EXERCISE OBJECTIVE ->
Please return every line in the entries below with the word "информации" in it.

SUPPLIED DATA ->
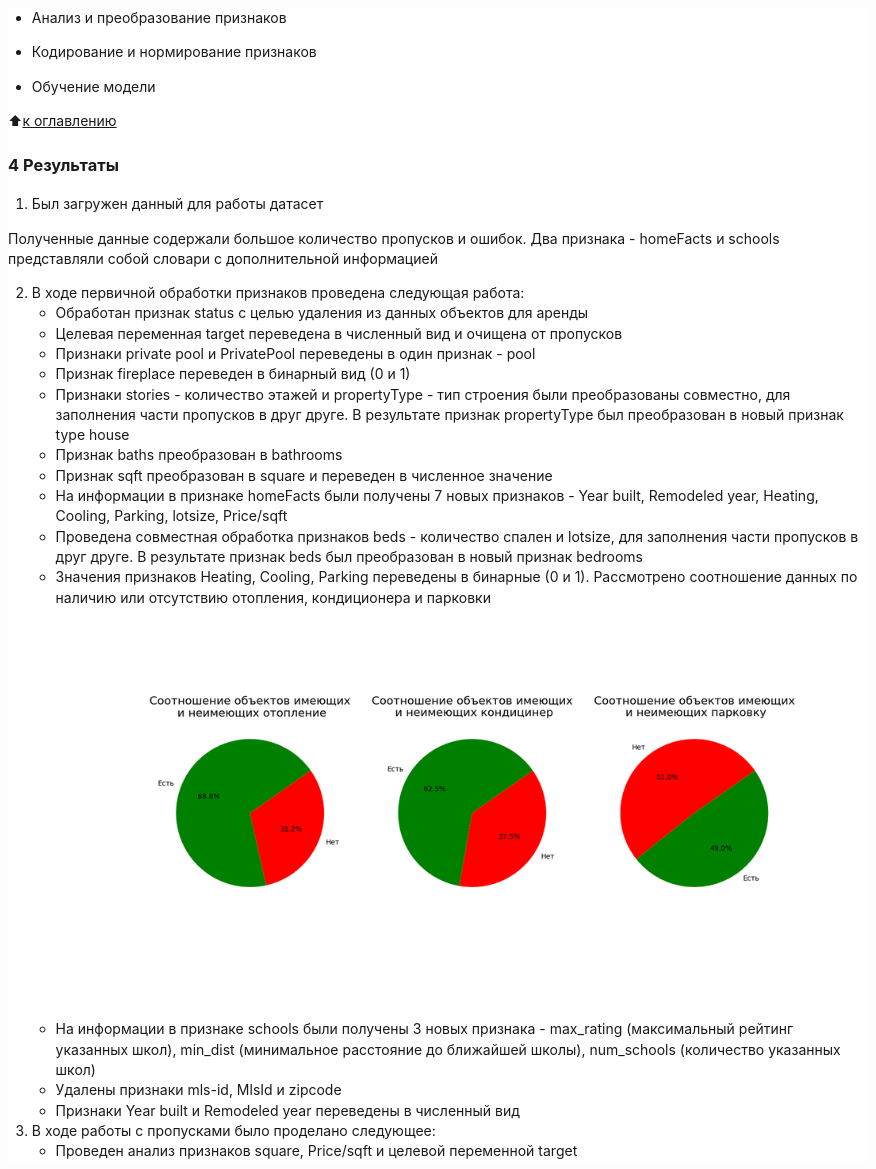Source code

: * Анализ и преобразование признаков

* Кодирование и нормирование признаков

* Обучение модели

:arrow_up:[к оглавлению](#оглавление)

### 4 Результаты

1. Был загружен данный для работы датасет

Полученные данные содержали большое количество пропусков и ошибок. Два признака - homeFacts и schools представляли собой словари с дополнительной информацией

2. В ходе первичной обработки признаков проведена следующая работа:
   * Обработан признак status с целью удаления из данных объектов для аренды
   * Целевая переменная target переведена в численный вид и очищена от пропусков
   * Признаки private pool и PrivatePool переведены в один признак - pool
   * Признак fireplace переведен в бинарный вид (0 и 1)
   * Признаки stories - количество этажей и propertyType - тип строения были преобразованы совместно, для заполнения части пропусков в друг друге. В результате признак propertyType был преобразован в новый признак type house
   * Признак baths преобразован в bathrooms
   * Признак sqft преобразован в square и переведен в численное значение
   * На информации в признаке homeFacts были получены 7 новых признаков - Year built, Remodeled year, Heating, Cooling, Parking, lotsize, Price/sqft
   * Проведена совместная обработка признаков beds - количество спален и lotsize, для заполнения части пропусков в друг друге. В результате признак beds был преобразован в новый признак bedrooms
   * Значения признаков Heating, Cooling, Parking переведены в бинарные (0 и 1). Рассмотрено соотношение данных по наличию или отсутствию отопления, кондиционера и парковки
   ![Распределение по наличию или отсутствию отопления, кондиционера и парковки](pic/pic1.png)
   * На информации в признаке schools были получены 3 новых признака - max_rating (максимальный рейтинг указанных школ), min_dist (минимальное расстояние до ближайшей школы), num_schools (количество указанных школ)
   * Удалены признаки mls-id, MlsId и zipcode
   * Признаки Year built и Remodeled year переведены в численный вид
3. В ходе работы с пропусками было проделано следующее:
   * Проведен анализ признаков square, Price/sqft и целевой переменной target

RESULT OF THIS TASK ->
   * На информации в признаке homeFacts были получены 7 новых признаков - Year built, Remodeled year, Heating, Cooling, Parking, lotsize, Price/sqft
   * На информации в признаке schools были получены 3 новых признака - max_rating (максимальный рейтинг указанных школ), min_dist (минимальное расстояние до ближайшей школы), num_schools (количество указанных школ)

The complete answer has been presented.